From the material below, reproduce exactly the stretch of lines that begins with the line holding "Figure 11: Spring-piston" and ends with the line holding "Algorithm 2 . Adaptive low-pass", skipping the pictures.

Dataset
══════

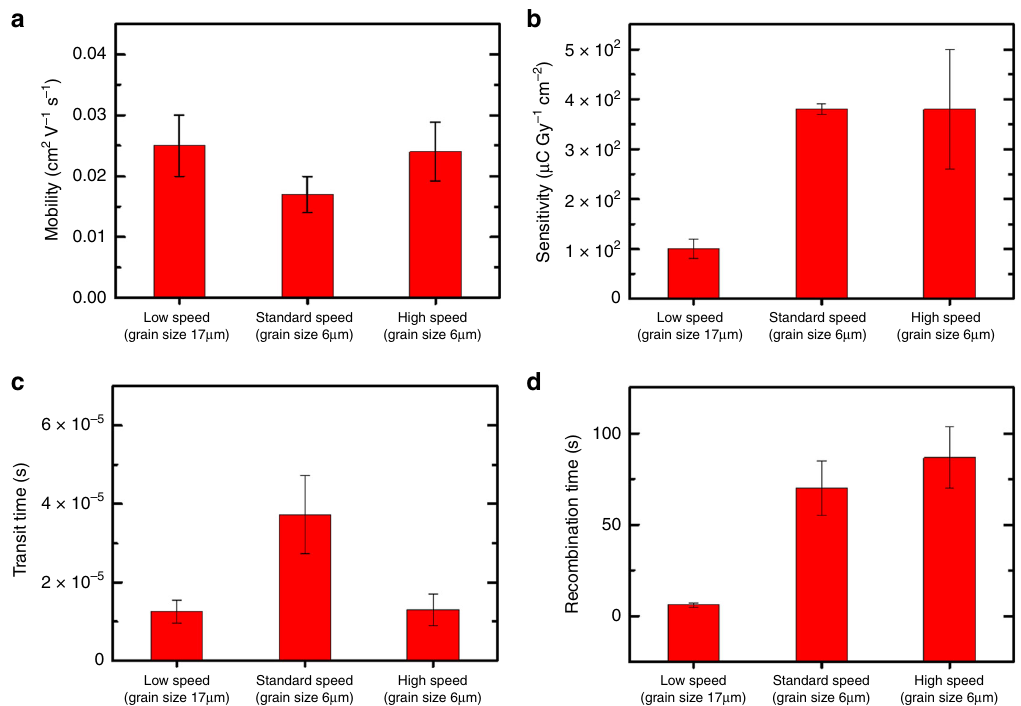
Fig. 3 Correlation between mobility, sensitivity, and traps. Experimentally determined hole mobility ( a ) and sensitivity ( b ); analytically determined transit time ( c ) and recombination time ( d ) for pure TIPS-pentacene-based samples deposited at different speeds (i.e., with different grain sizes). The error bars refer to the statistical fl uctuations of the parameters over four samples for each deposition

══════

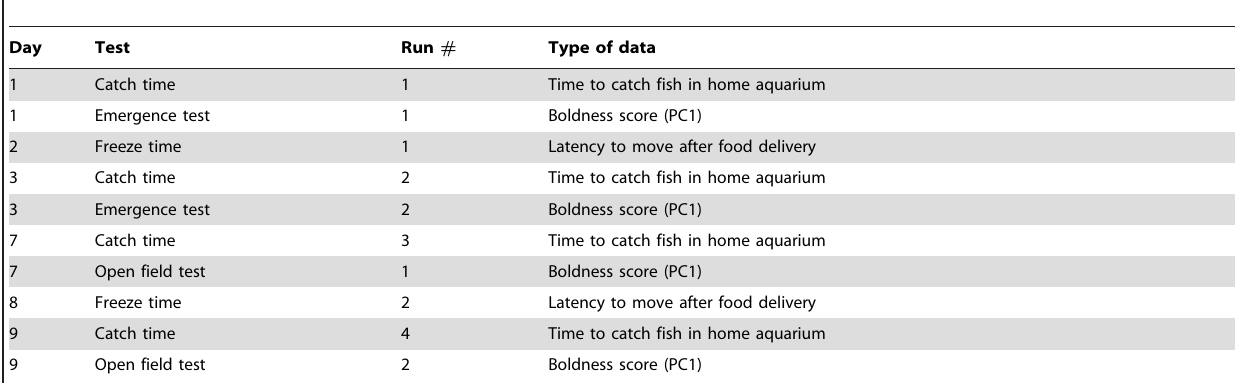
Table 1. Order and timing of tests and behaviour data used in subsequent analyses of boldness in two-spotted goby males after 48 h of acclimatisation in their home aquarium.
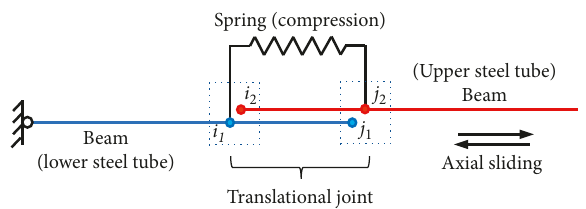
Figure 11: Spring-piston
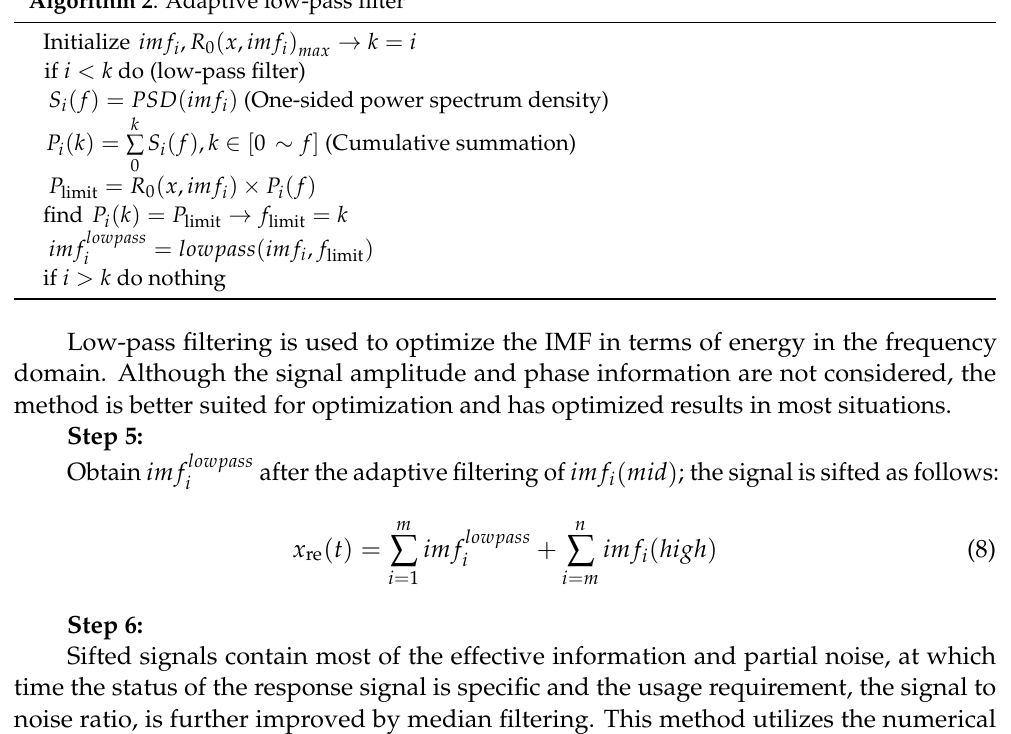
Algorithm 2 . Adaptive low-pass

══════

Task result
Figure 11: Spring-piston
Algorithm 2 . Adaptive low-pass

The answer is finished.